The arrests occurred just after start of the St. Patrick’s Day parade in downtown Colorado Springs on Saturday. The group were marching with the bookmobile owned by Verlo, a well-known peace activist. Verlo had obtained a $15 permit to participate in the parade, but apparently, though the participants say they did nothing more than wear T-shirts with peace signs and carry peace banners with messages like "Kids Not Bombs," they were told after the parade started that they were unwelcome.
"There were City Council candidates and the Knights of Columbus," Durland said. "We were just wearing peace sweaters and green T-shirts with white peace signs and carrying a banner that said ‘Pikes Peak Justice and Peace Commission’ and then someone came running up at an intersection and told us to leave. He didn’t identify himself, and he started pushing people around and he must have called the police because they came pretty fast."
Parade organizer John O’Donnell told the Colorado Springs Gazette that political candidates could participate in the parade, but people with opinions on "social issues" could not. Colorado Springs police said that they plan to review the chain of events, but said they were forced to act when the protesters refused to follow orders to leave the parade route.

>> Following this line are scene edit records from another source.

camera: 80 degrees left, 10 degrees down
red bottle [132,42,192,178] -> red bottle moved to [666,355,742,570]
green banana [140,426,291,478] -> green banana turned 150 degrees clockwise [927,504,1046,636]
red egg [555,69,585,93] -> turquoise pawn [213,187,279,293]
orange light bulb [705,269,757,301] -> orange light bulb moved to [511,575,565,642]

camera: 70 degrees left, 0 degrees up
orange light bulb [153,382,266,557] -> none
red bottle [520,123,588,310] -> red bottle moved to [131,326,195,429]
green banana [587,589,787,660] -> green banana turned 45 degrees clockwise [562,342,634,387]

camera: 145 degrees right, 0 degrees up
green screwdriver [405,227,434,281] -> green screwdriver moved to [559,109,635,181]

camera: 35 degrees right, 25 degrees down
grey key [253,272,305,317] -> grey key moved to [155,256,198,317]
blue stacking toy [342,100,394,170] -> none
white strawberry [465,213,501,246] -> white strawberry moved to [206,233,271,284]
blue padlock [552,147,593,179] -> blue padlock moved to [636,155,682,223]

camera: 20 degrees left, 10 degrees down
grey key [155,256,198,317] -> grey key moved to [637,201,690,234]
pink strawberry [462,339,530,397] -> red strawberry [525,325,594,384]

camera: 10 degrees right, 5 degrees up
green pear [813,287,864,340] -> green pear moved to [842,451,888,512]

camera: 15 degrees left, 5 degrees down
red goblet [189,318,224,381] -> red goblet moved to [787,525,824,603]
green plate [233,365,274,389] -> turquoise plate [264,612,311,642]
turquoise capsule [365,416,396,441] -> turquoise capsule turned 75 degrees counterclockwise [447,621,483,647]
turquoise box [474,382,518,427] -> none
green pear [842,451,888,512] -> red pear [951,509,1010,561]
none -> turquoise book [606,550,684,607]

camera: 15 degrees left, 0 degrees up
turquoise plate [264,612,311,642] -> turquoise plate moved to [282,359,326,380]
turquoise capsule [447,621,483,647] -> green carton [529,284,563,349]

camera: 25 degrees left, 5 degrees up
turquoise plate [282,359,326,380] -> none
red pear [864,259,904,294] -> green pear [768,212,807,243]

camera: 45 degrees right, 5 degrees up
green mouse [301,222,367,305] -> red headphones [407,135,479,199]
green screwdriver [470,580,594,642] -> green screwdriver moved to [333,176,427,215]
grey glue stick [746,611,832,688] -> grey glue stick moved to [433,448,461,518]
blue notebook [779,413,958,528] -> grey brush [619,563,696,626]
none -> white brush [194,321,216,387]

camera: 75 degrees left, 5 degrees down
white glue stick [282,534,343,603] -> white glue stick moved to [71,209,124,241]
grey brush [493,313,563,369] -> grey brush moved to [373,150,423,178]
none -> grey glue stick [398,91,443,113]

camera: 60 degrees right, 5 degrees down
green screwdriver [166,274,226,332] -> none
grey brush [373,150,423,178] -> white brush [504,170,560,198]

"Peace was too controversial for the parade," said Jim White, the interim director of the PPJPC and the retired pastor at Colorado Springs' First Congregational Church. "I didn’t get to see what happened, but I talked to people at church this morning and they said it was horrible. People were crying, children were crying.
"It was clearly police brutality. The people I talked to just couldn’t believe what happened."
Many of the participants who were walking with the Bookman bookmobile indeed dispersed when the police appeared and ordered them to do so. But those who didn’t leave, White noted, were "mainly the people most trained in non-violence."
"They went limp," he said.
Durland says it all happened so fast that few understood what was happening. He called the officers’ response "shock and awe."
"The whole thing would have been avoided," says Durland, if someone would have bothered to approach the parade participants and asked to see their permit. The cops, he said, didn’t seem to realize that they were not rogue interlopers, but were marching with a group that had, indeed, been issued a permit by parade organizers.
"There was so much excessive force you wouldn’t believe it," said Durland, who, in addition to being arrested, was treated at the scene for high blood pressure.
On Sunday, White said he, along with 75 others from the First Congregational Church, gathered for a prayer service at the street corner where the arrests occurred nearly 24 hours earlier.
Colo spgs Gazette
Police seek witnesses to parade arrests
March 20, 2007 - 1:16AM
Colorado Springs police say they want to hear from people who saw peace activists arrested last weekend at the St. Patrick’s Day Parade.
“If you have photographs or video, we would like to see them,” spokesman Lt. Rafael Cintron said.
The seven arrested on suspicion of failing to disperse, a misdemeanor, were marching Saturday with about 40 other people with the Pikes Peak Justice and Peace Commission. The group had a permit to march under the name The Bookman, a business owned by PPJPC Chairman Eric Verlo.
When parade organizers saw the group’s anti-war signs about two blocks into the downtown parade, they asked police to make the activists leave. Most complied, but some sat in the road, police said.
Activist Elizabeth Fineron, 65, was dragged across the street by police after she got into what she described as “a heated discussion” with officers. At least three others in the group were bruised after police grabbed them.
Activists said Monday that police didn’t give them enough time to disperse before arresting people. Officers said they gave several orders for people to leave.
Police hadn’t received any formal complaints by Monday afternoon, Cintron said, but an internal investigation is under way.
Thirty-five officers were assigned to the parade, and 14 were involved in the arrests, Cintron said.